┌─ RECORD EXTRACTS

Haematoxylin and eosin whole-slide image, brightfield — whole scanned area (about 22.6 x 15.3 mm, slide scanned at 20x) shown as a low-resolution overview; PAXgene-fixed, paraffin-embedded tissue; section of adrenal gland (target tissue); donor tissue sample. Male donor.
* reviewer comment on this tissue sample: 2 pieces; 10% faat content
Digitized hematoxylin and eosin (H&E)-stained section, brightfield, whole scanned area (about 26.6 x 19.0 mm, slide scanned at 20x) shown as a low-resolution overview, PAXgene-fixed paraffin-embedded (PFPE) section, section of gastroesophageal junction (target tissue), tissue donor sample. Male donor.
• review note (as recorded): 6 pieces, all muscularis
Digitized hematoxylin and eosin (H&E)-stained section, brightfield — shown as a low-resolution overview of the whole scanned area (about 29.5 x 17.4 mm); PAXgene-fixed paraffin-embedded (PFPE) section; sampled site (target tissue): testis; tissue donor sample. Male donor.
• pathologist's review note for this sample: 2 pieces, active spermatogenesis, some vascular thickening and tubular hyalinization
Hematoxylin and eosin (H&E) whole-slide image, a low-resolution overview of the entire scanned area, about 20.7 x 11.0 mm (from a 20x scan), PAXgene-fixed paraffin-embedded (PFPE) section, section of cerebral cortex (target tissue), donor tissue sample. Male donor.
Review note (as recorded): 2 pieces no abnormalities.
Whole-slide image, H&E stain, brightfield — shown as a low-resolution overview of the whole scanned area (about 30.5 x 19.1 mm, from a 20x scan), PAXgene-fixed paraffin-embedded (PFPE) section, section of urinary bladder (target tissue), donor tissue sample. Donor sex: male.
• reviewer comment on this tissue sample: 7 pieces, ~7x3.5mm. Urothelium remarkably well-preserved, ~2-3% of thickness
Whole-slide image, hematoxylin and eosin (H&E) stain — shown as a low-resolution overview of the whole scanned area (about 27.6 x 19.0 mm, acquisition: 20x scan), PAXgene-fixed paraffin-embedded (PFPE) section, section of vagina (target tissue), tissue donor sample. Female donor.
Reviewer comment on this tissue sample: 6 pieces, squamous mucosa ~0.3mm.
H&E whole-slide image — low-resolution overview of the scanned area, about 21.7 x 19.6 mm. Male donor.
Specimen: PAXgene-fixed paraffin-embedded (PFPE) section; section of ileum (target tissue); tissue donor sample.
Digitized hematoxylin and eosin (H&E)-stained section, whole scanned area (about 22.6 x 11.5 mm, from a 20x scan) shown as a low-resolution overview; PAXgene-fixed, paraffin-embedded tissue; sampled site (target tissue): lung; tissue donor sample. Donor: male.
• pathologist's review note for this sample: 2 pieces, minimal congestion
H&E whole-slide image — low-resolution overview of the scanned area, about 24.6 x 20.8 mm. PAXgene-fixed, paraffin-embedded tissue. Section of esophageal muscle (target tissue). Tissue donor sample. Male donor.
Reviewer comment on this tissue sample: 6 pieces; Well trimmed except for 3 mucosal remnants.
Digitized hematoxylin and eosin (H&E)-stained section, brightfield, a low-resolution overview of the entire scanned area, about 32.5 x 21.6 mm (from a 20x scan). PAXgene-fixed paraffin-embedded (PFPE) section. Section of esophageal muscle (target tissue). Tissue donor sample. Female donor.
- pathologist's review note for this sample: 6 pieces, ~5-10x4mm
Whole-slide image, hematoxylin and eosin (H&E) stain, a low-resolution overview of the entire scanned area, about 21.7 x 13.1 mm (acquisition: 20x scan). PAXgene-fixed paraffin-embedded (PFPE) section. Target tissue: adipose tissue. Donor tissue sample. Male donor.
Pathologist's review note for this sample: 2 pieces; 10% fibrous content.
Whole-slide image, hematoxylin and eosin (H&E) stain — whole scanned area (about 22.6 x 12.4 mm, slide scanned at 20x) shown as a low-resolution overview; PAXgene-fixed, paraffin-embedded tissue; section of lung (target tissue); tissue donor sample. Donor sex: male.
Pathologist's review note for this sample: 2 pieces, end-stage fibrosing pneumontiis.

└─

• [TASK BRIEF]: The entries above hold a line with "and tubular hyalinization" and a later line with "Specimen: PAXgene-fixed paraffin-embedded". Write out exactly those lines and all lines between, nothing more.

• [TASK ANSWER]:
• pathologist's review note for this sample: 2 pieces, active spermatogenesis, some vascular thickening and tubular hyalinization
Hematoxylin and eosin (H&E) whole-slide image, a low-resolution overview of the entire scanned area, about 20.7 x 11.0 mm (from a 20x scan), PAXgene-fixed paraffin-embedded (PFPE) section, section of cerebral cortex (target tissue), donor tissue sample. Male donor.
Review note (as recorded): 2 pieces no abnormalities.
Whole-slide image, H&E stain, brightfield — shown as a low-resolution overview of the whole scanned area (about 30.5 x 19.1 mm, from a 20x scan), PAXgene-fixed paraffin-embedded (PFPE) section, section of urinary bladder (target tissue), donor tissue sample. Donor sex: male.
• reviewer comment on this tissue sample: 7 pieces, ~7x3.5mm. Urothelium remarkably well-preserved, ~2-3% of thickness
Whole-slide image, hematoxylin and eosin (H&E) stain — shown as a low-resolution overview of the whole scanned area (about 27.6 x 19.0 mm, acquisition: 20x scan), PAXgene-fixed paraffin-embedded (PFPE) section, section of vagina (target tissue), tissue donor sample. Female donor.
Reviewer comment on this tissue sample: 6 pieces, squamous mucosa ~0.3mm.
H&E whole-slide image — low-resolution overview of the scanned area, about 21.7 x 19.6 mm. Male donor.
Specimen: PAXgene-fixed paraffin-embedded (PFPE) section; section of ileum (target tissue); tissue donor sample.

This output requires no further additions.